All this reminded me of money. I had not yet been paid my salary; I did not know what my salary would be.

"That apartment in the city," I said, "that would have been much more expensive than living out here, wouldn't it?"

Anneliese seemed offended; she turned aloof. Her cold eye told me I had transgressed. But my education in such matters had come from Ninel. Remembering Mrs. Mitwisser's melancholy warning about bed and board, I added, "I thought you could barely afford
me.
"

The familiar redness flooded her forehead and ears. "At home we had things. At home we were all right."

It disturbed me that the Mitwisser children spoke of home. They were as homeless as I was. But I felt stealthily rich: the hot blue fact of Bertram's envelope warmed me. I had put it away, swathed in a sweater, in the bottom drawer of the dresser next to my bed.

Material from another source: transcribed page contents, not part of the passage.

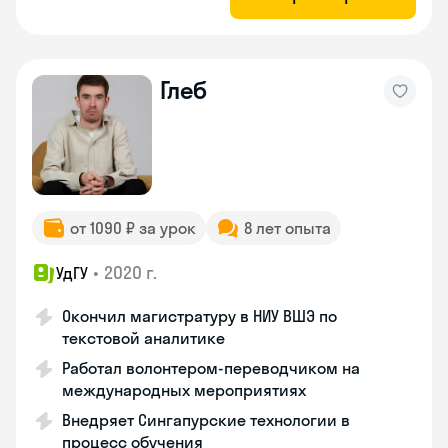
Глеб
от 1090 ₽ за урок
8 лет опыта
•
2020 г.
УдГУ
Окончил магистратуру в НИУ ВШЭ по
текстовой аналитике
Работал волонтером-переводчиком на
международных мероприятиях
Внедряет Сингапурские технологии в
процесс обучения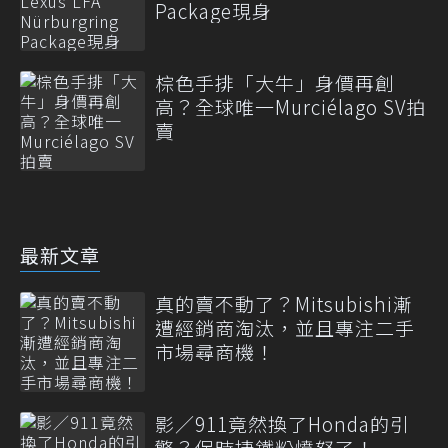
Package現身
棕色手排「大牛」身價再創
高？全球唯一Murciélago SV拍
賣
最新文章
真的賣不動了？Mitsubishi漸
遭經銷商淘汰，並且專注二手
市場尋商機！
影／911竟然換了Honda的引
擎？保時捷鐵粉憤怒了！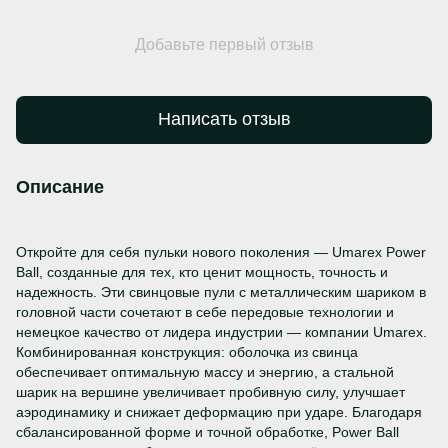
Добавьте первый отзыв
Написать отзыв
Описание
Откройте для себя пульки нового поколения — Umarex Power
Ball, созданные для тех, кто ценит мощность, точность и
надежность. Эти свинцовые пули с металлическим шариком в
головной части сочетают в себе передовые технологии и
немецкое качество от лидера индустрии — компании Umarex.
Комбинированная конструкция: оболочка из свинца
обеспечивает оптимальную массу и энергию, а стальной
шарик на вершине увеличивает пробивную силу, улучшает
аэродинамику и снижает деформацию при ударе. Благодаря
сбалансированной форме и точной обработке, Power Ball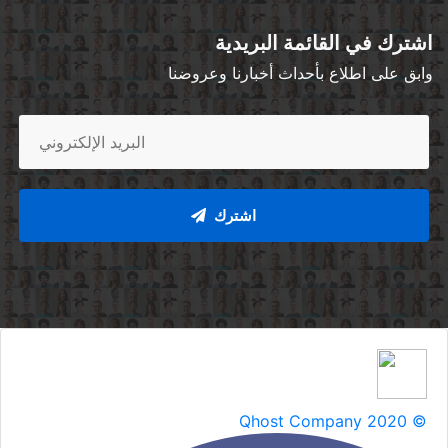
اشترك في القائمة البريدية
وابق على اطلاع بأحداث أخبارنا وعروضنا
اشترك
Qhost Company 2020 ©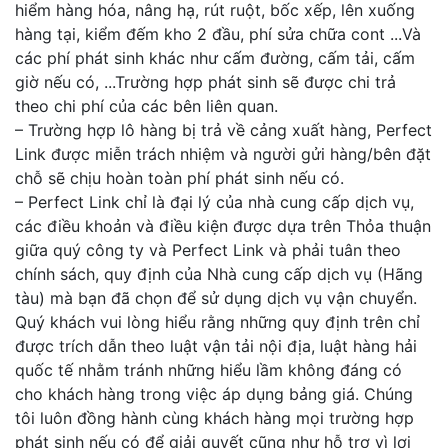
hiểm hàng hóa, nâng hạ, rút ruột, bốc xếp, lên xuống
hàng tại, kiểm đếm kho 2 đầu, phí sửa chữa cont ...Và
các phí phát sinh khác như cấm đường, cấm tải, cấm
giờ nếu có, ...Trường hợp phát sinh sẽ được chi trả
theo chi phí của các bên liên quan.
– Trường hợp lô hàng bị trả về cảng xuất hàng, Perfect
Link được miễn trách nhiệm và người gửi hàng/bên đặt
chỗ sẽ chịu hoàn toàn phí phát sinh nếu có.
– Perfect Link chỉ là đại lý của nhà cung cấp dịch vụ,
các điều khoản và điều kiện được dựa trên Thỏa thuận
giữa quý công ty và Perfect Link và phải tuân theo
chính sách, quy định của Nhà cung cấp dịch vụ (Hãng
tàu) mà bạn đã chọn để sử dụng dịch vụ vận chuyển.
Quý khách vui lòng hiểu rằng những quy định trên chỉ
được trích dẫn theo luật vận tải nội địa, luật hàng hải
quốc tế nhằm tránh những hiểu lầm không đáng có
cho khách hàng trong việc áp dụng bảng giá. Chúng
tôi luôn đồng hành cùng khách hàng mọi trường hợp
phát sinh nếu có để giải quyết cũng như hỗ trợ vì lợi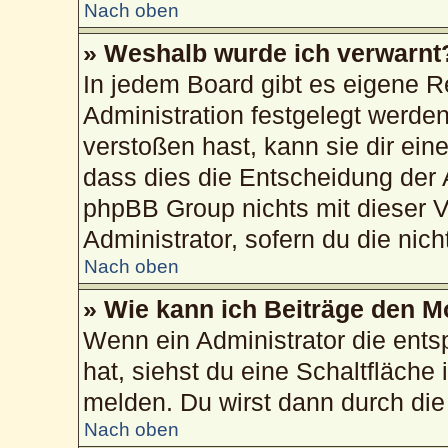
Nach oben
» Weshalb wurde ich verwarnt
In jedem Board gibt es eigene R
Administration festgelegt werd
verstoßen hast, kann sie dir ein
dass dies die Entscheidung der 
phpBB Group nichts mit dieser V
Administrator, sofern du die nich
Nach oben
» Wie kann ich Beiträge den 
Wenn ein Administrator die ent
hat, siehst du eine Schaltfläche
melden. Du wirst dann durch die 
Nach oben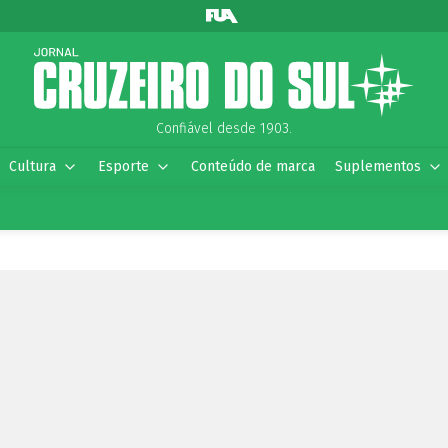
Confiável desde 1903.
Cultura
Esporte
Conteúdo de marca
Suplementos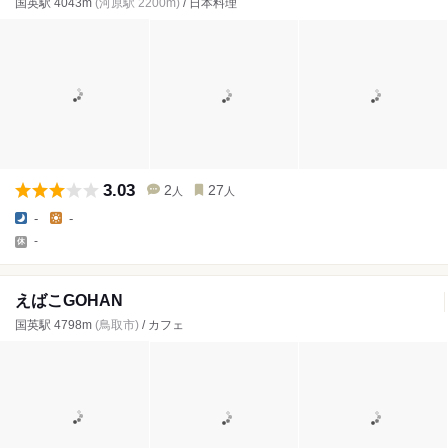
国英駅 4043m
(河原駅 2200m)
/ 日本料理
3.03
2
27
人
人
-
-
-
えばこGOHAN
国英駅 4798m
(鳥取市)
/ カフェ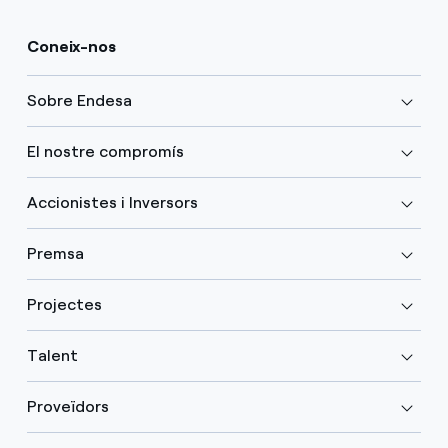
Coneix-nos
Sobre Endesa
El nostre compromís
Accionistes i Inversors
Premsa
Projectes
Talent
Proveïdors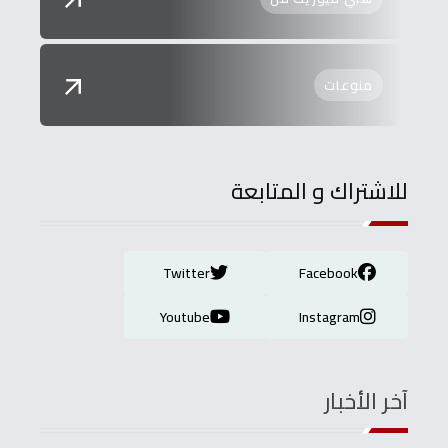
منوعات
للاشتراك و المتابعة
Twitter
Facebook
Youtube
Instagram
آخر الأخبار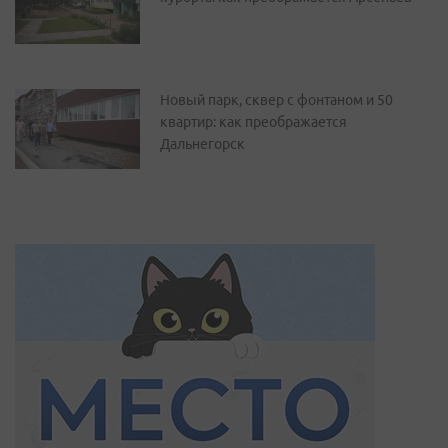
Новый парк, сквер с фонтаном и 50
квартир: как преображается
Дальнегорск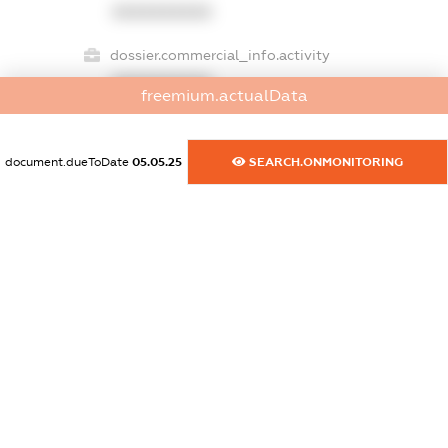
XXXXXXXXXX
dossier.commercial_info.activity
XXXXXXXXXX
freemium.actualData
document.dueToDate
05.05.25
SEARCH.ONMONITORING
freemium.exampleText_1
freemium.exampleText_2
freemium.anonymousPerSearch2
FREEMIUM.DETAILS
FREEMIUM.REGISTER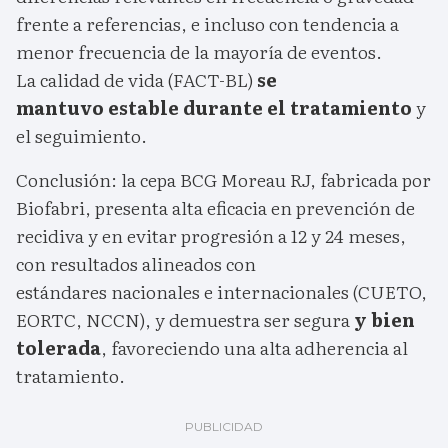
frente a referencias, e incluso con tendencia a
menor frecuencia de la mayoría de eventos.
La calidad de vida (FACT-BL)
se
mantuvo estable durante el tratamiento
y
el seguimiento.
Conclusión: la cepa BCG Moreau RJ, fabricada por
Biofabri, presenta alta eficacia en prevención de
recidiva y en evitar progresión a 12 y 24 meses,
con resultados alineados con
estándares nacionales e internacionales (CUETO,
EORTC, NCCN), y demuestra ser segura
y bien
tolerada
, favoreciendo una alta adherencia al
tratamiento.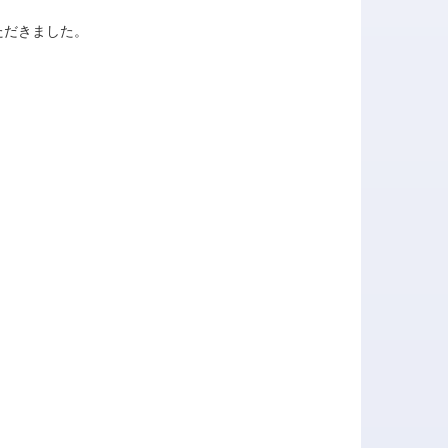
ただきました。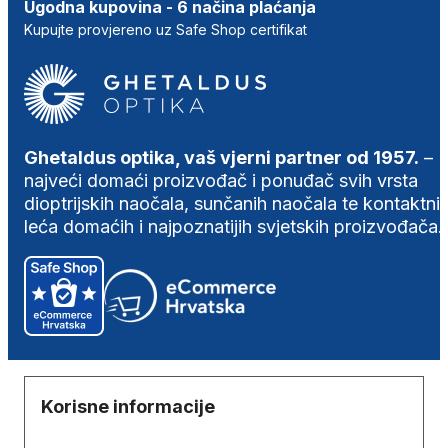
Ugodna kupovina - 6 načina plaćanja
Kupujte provjereno uz Safe Shop certifikat
Ghetaldus optika, vaš vjerni partner od 1957.
–
najveći domaći proizvođač i ponuđač svih vrsta
dioptrijskih naočala, sunčanih naočala te kontaktni
leća domaćih i najpoznatijih svjetskih proizvođača.
Korisne informacije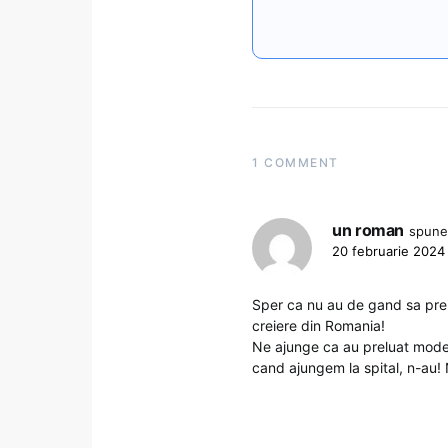
1 COMMENT
un roman
spune
20 februarie 2024 
Sper ca nu au de gand sa prei
creiere din Romania!
Ne ajunge ca au preluat modelu
cand ajungem la spital, n-au! N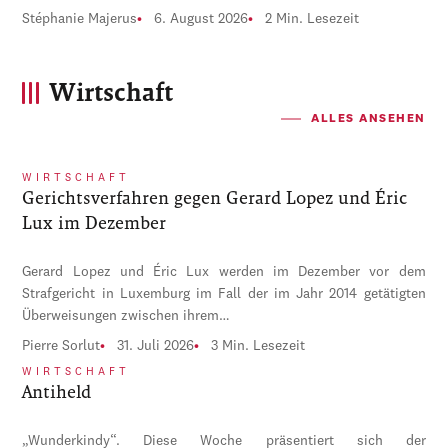
Stéphanie Majerus
6. August 2026
2 Min. Lesezeit
Wirtschaft
ALLES ANSEHEN
WIRTSCHAFT
Gerichtsverfahren gegen Gerard Lopez und Éric
Lux im Dezember
Gerard Lopez und Éric Lux werden im Dezember vor dem
Strafgericht in Luxemburg im Fall der im Jahr 2014 getätigten
Überweisungen zwischen ihrem…
Pierre Sorlut
31. Juli 2026
3 Min. Lesezeit
WIRTSCHAFT
Antiheld
„Wunderkindy“. Diese Woche präsentiert sich der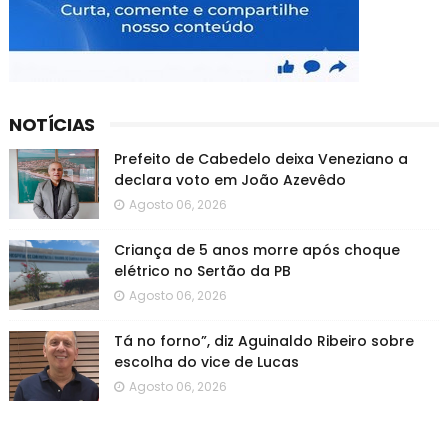
NOTÍCIAS
Prefeito de Cabedelo deixa Veneziano a
declara voto em João Azevêdo
Agosto 06, 2026
Criança de 5 anos morre após choque
elétrico no Sertão da PB
Agosto 06, 2026
Tá no forno”, diz Aguinaldo Ribeiro sobre
escolha do vice de Lucas
Agosto 06, 2026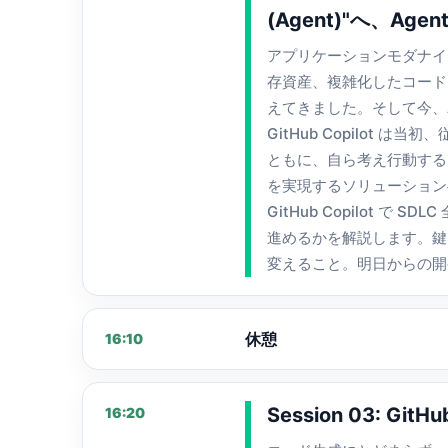
(Agent)"へ、A
アプリケーションモダナイ
存資産、複雑化したコード
えてきました。そして今、A
GitHub Copilot
ともに、自ら考え行動する A
を実現するソリューションへと
GitHub Copilot 
進めるかを解説します。鍵
変えること。明日からの開
休憩
16:10
Session 03: 
16:20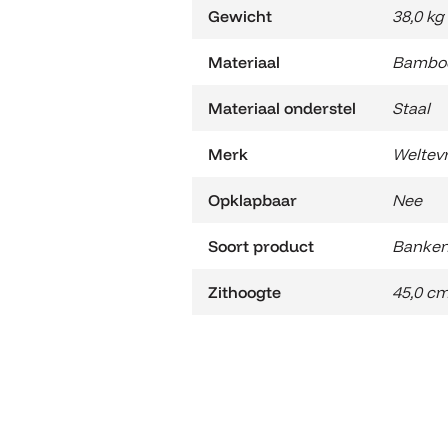
Gewicht
38,0 kg
Materiaal
Bambo
Materiaal onderstel
Staal
Merk
Weltev
Opklapbaar
Nee
Soort product
Banke
Zithoogte
45,0 c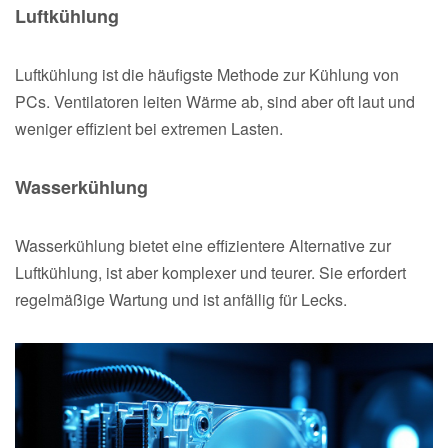
Luftkühlung
Luftkühlung ist die häufigste Methode zur Kühlung von
PCs. Ventilatoren leiten Wärme ab, sind aber oft laut und
weniger effizient bei extremen Lasten.
Wasserkühlung
Wasserkühlung bietet eine effizientere Alternative zur
Luftkühlung, ist aber komplexer und teurer. Sie erfordert
regelmäßige Wartung und ist anfällig für Lecks.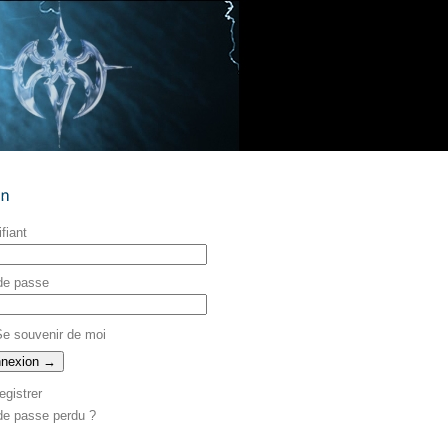
ifiant
de passe
e souvenir de moi
egistrer
de passe perdu ?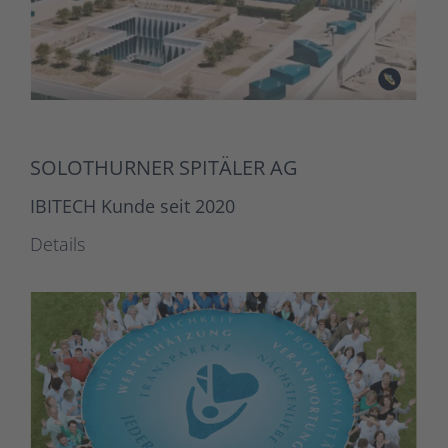
SOLOTHURNER SPITÄLER AG
IBITECH Kunde seit 2020
Details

"Here we have nothing. Papa's books we got out to Stockholm just in time, because of Uncle Sigmund. So now we have nothing if nobody helps."

"The Quakers—"

"Papa left his position. It's finished."

And so was our discussion; Anneliese made this plain. Her mouth tightened into a flat line, like an oscilloscope shut down. The Mitwissers' money arrangements were a subject closed to me: they did big things—Manhattan secured, Manhattan surrendered, this odd house in this odd neighborhood—but not little things; they didn't think of paying me.

"Go see about mama, please. If she puts on her shoes she can watch Willi. He's out in the back with Waltraut, planting seeds."

It came to me then that the Mitwisser family was an impregnable fiefdom, with guards at the borders. No one could be admitted. Yet how did they live? Professor Mitwisser went away every morning. Though it was late June, he wore his heavy black suit and his red-and-black-striped tie and his black fedora. He climbed the high stairs to the tracks; the train's screech bore him away to the Reading Room in the unimaginable city. Anneliese ran the household much as I had in my Thrace childhood; the difference was that my father had given me money out of his wallet. Among the Mitwissers, money was invisible.

The boys had discovered a pebbly patch of beach and disappeared for hours every afternoon. They returned salt-whitened, draped in strands of seaweed, smelling of low tide. Sometimes they took Waltraut with them on these excursions, and then, while Anneliese murmured at her mother's bedside, the house would feel deserted, desolate. The door to the room where Mrs. Mitwisser lived out her days, and where I slept at night, was shut against my intrusion; but I could hear fragments of these exchanges, partly in German, and often enough in Anneliese's high-pitched, persistent, irritable English.